--- Source excerpt ---

Wednesday, 5 December 2012

How not to get a good pentest?

As an introduction, you should probably read "Maker's schedule, Manager's schedule" (don't be afraid by the startup ad it's a really good read) for more inside on how pentesters (makers) (should) work.

I put together a list of things that will ensure you don't get a good pentest:
  • Make sure a WAF and/or IDS are used and don't put the testers in a white-list.
  • Organise a lot of meetings, the rule is "the more meetings... the better".
  • Make sure you don't get a technical person involved during the scoping of the test/application.
  • Make sure you put multiple layers of people between the testers and the developers/sysadmins, if you don't they may be able to have all information in time and move forward quickly... It works for the remediation part as well.
  • Ask for information (full write-up) on discovered issues as soon as they appear and make sure you fix them as soon as possible. This way testers won't find more in-depth issues in your system and the down time due to fixes will ensure they can't work.
  • Don't provide access to source code if needed. EVER. 
  • Make sure some performance tests are performed during the security testing... nothing like a really slow environment when you're doing security testing.
  • Make sure there is no sample of data provided and that the databases are as empty as possible
  • Ask for daily updates, or even better twice a day... (see maker's schedule above to understand this)

---

» **Task description**: In the post on getting a bad pentest, how often does the list say to ask for updates?

--- Recorded data ---

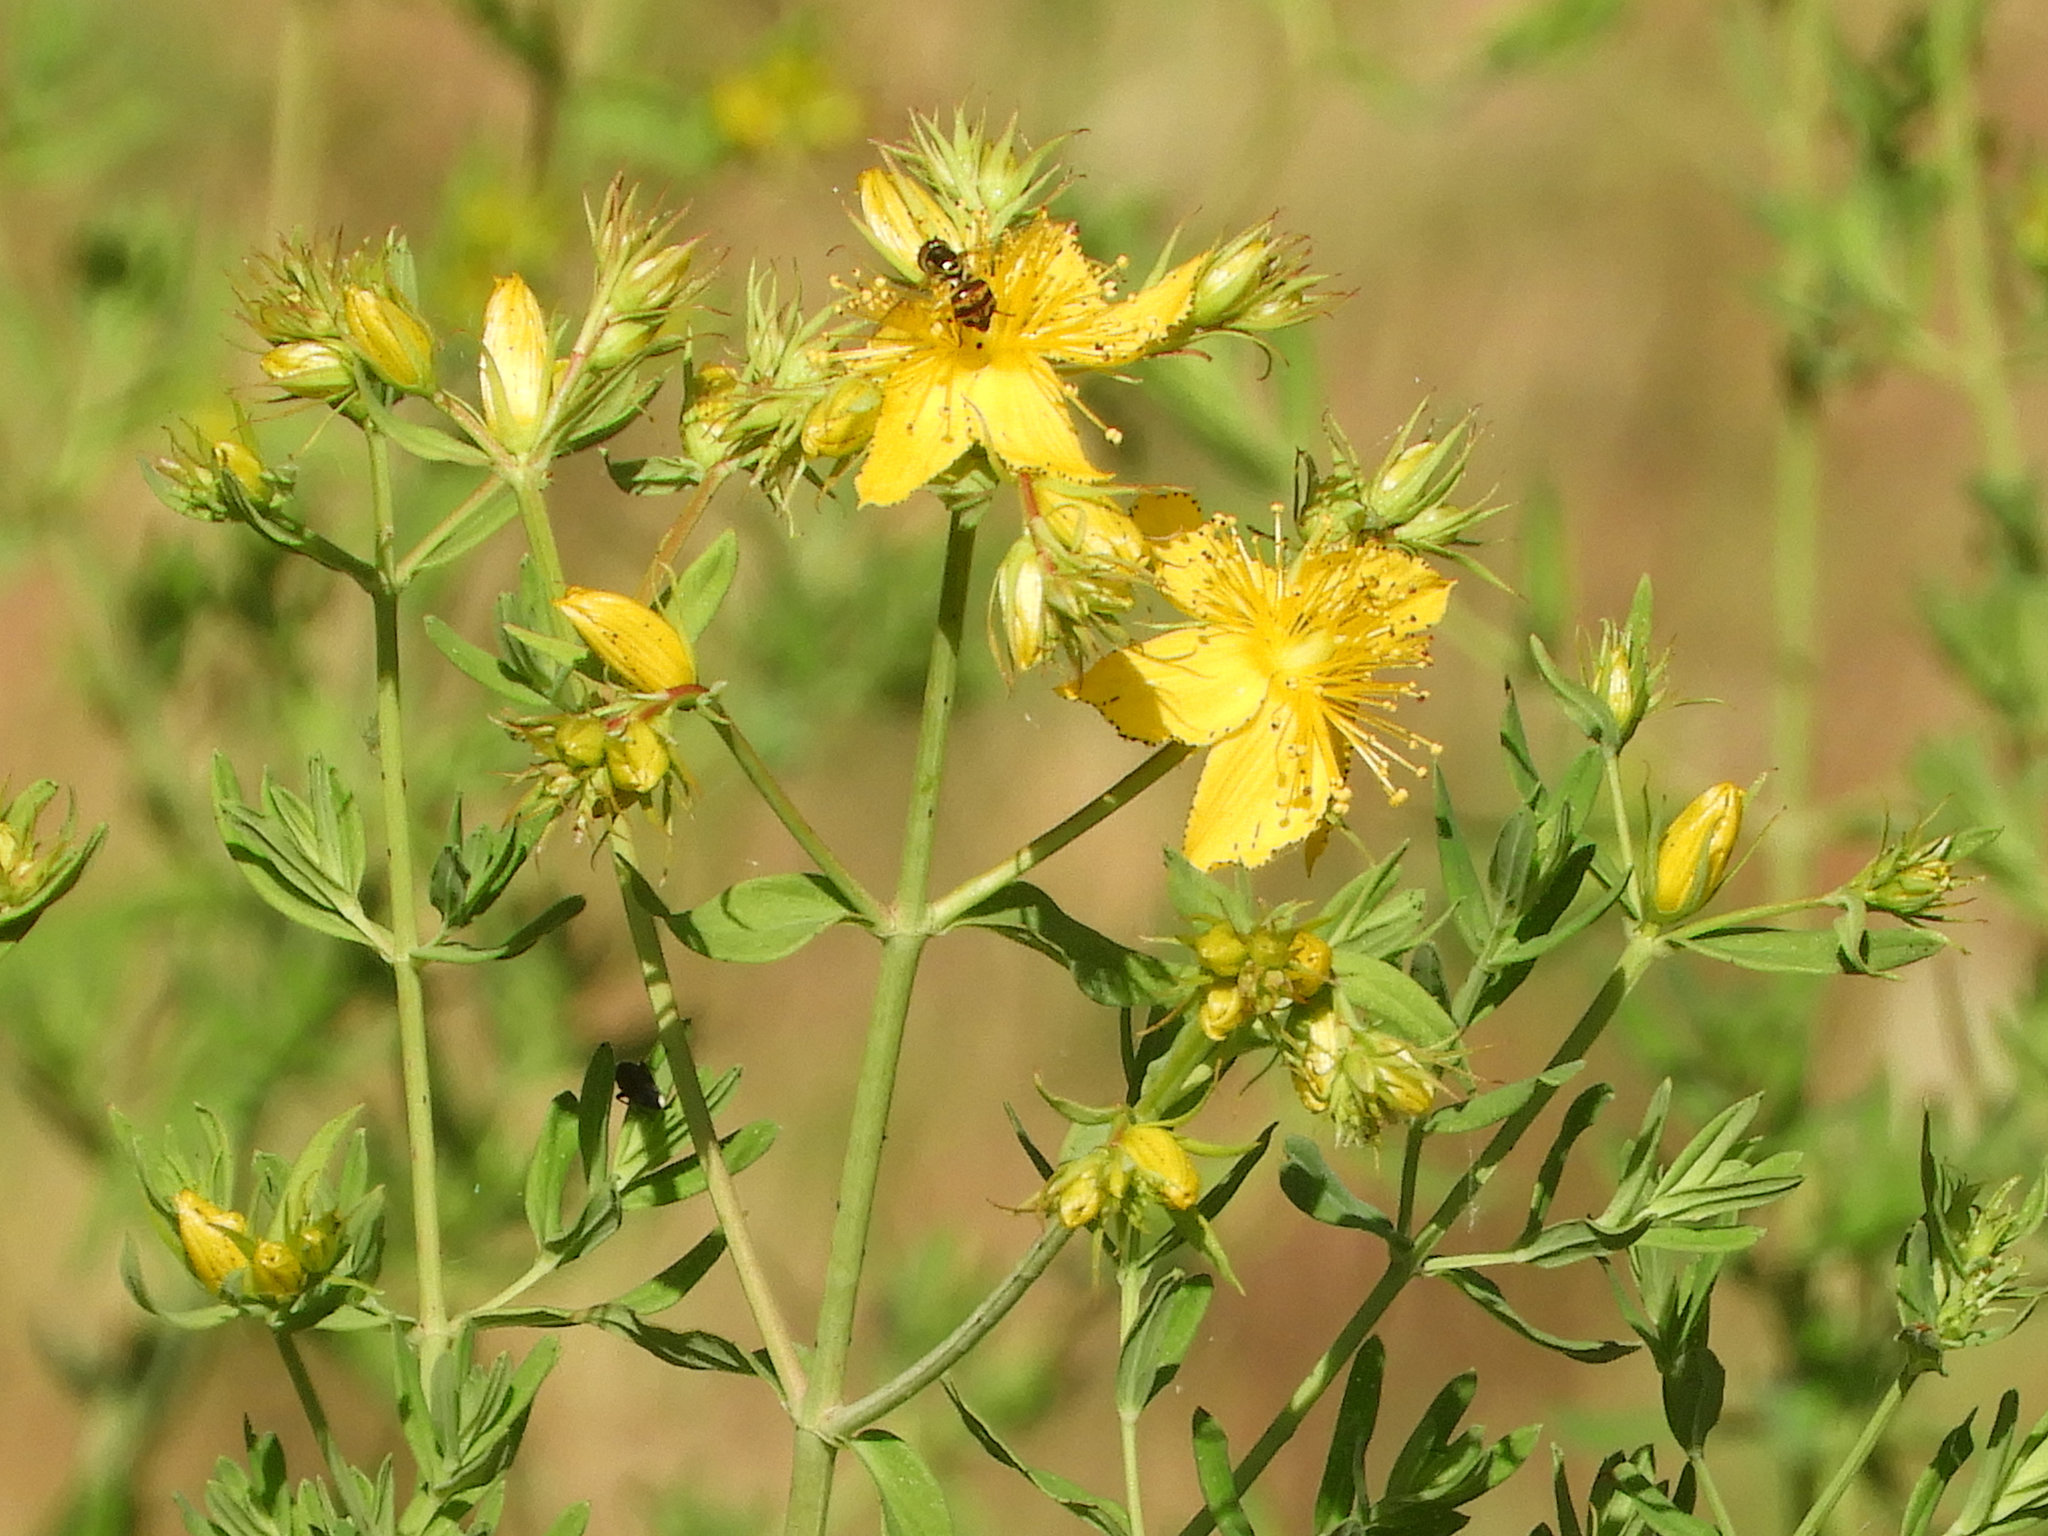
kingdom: Plantae
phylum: Tracheophyta
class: Magnoliopsida
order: Malpighiales
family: Hypericaceae
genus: Hypericum
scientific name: Hypericum perforatum
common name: Common st. johnswort
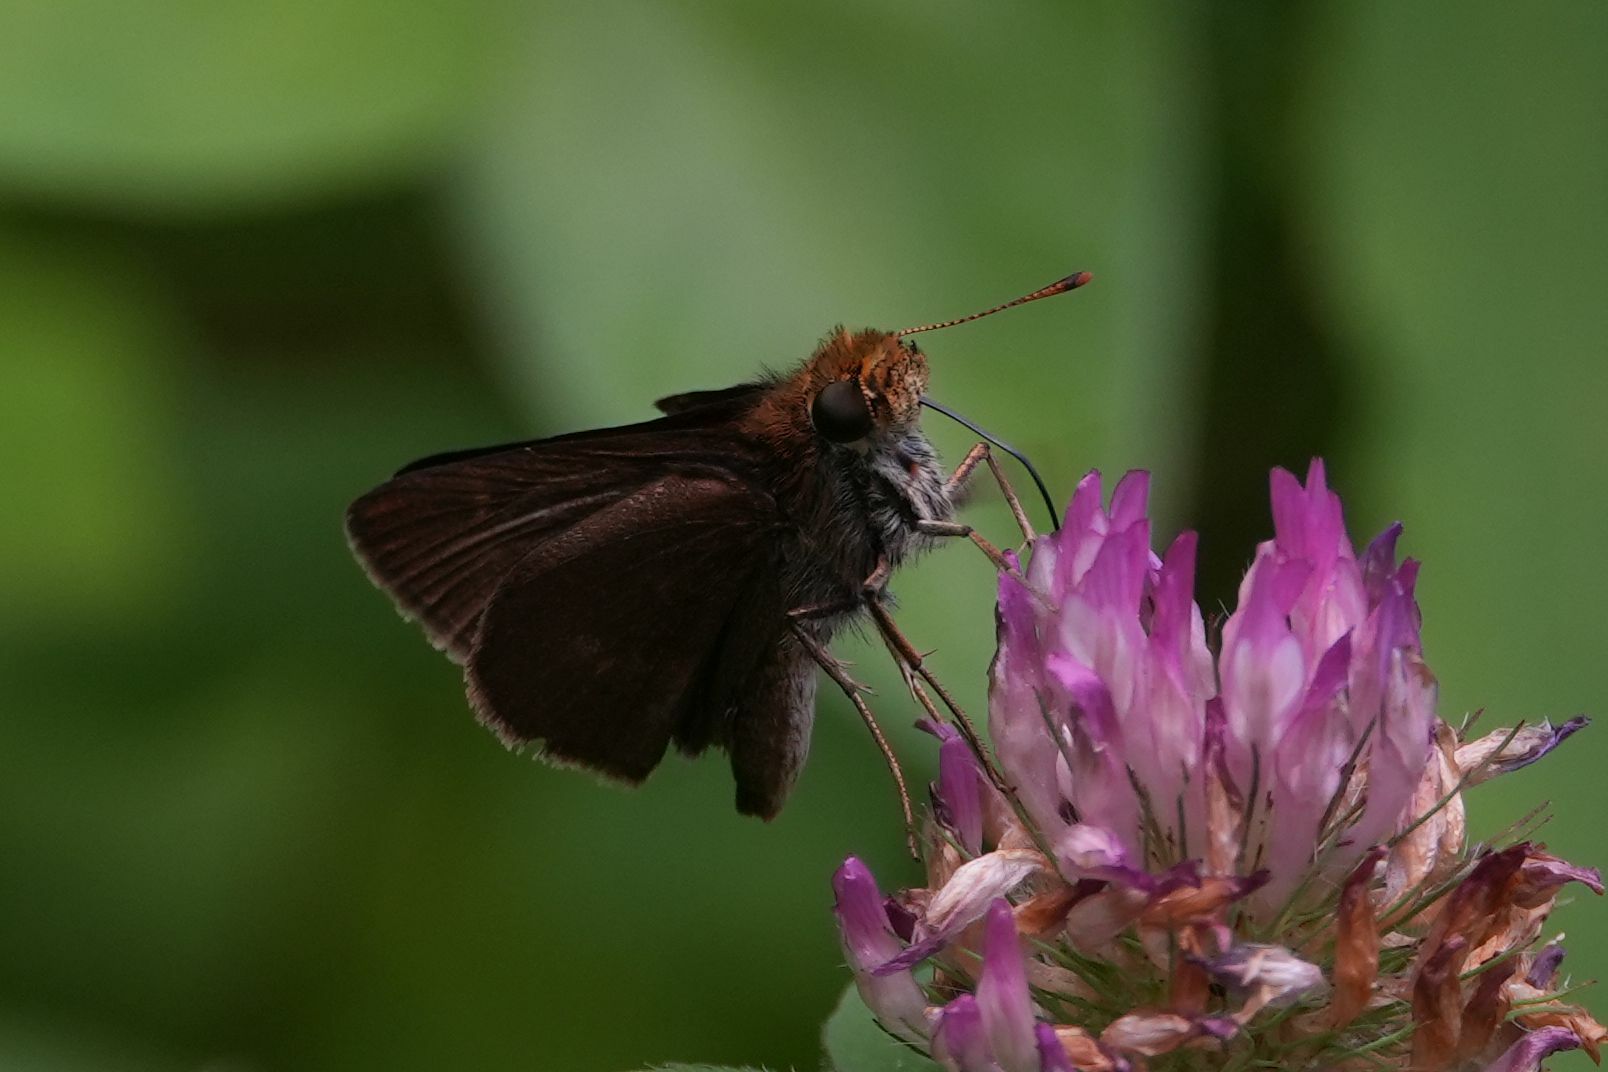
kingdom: Animalia
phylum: Arthropoda
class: Insecta
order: Lepidoptera
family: Hesperiidae
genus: Euphyes
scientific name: Euphyes vestris
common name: Dun skipper
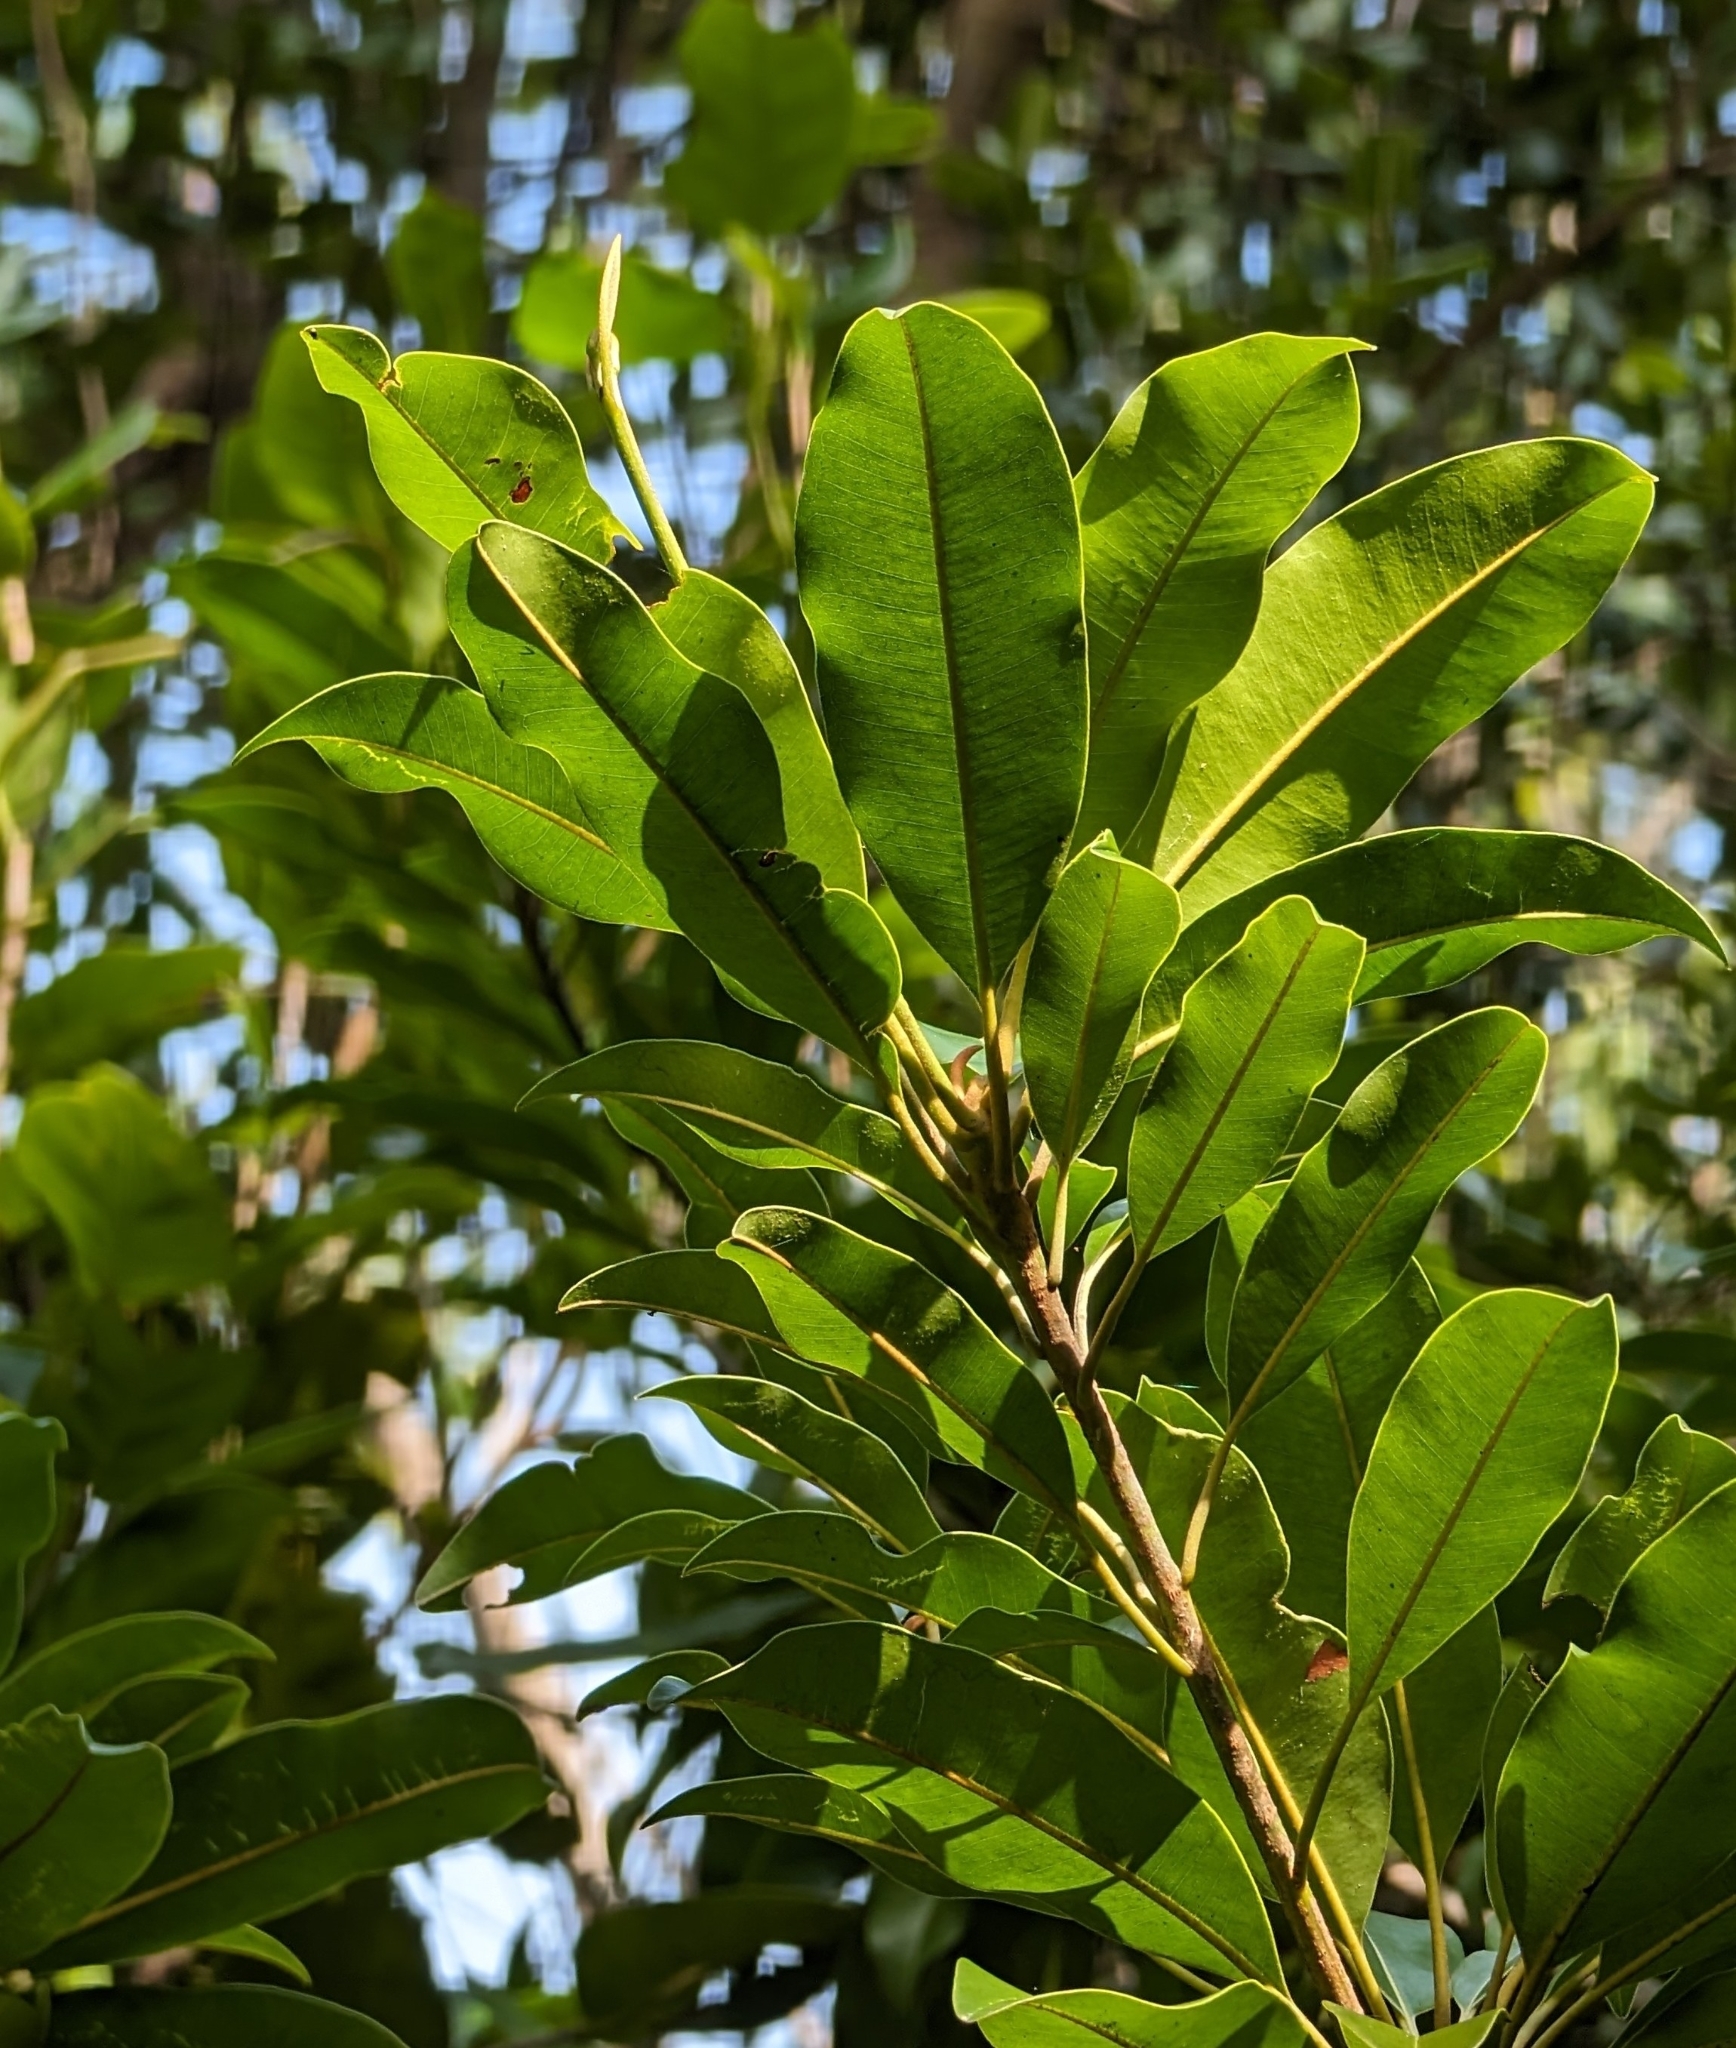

---

» **Written answer**: Daily, or even better twice a day.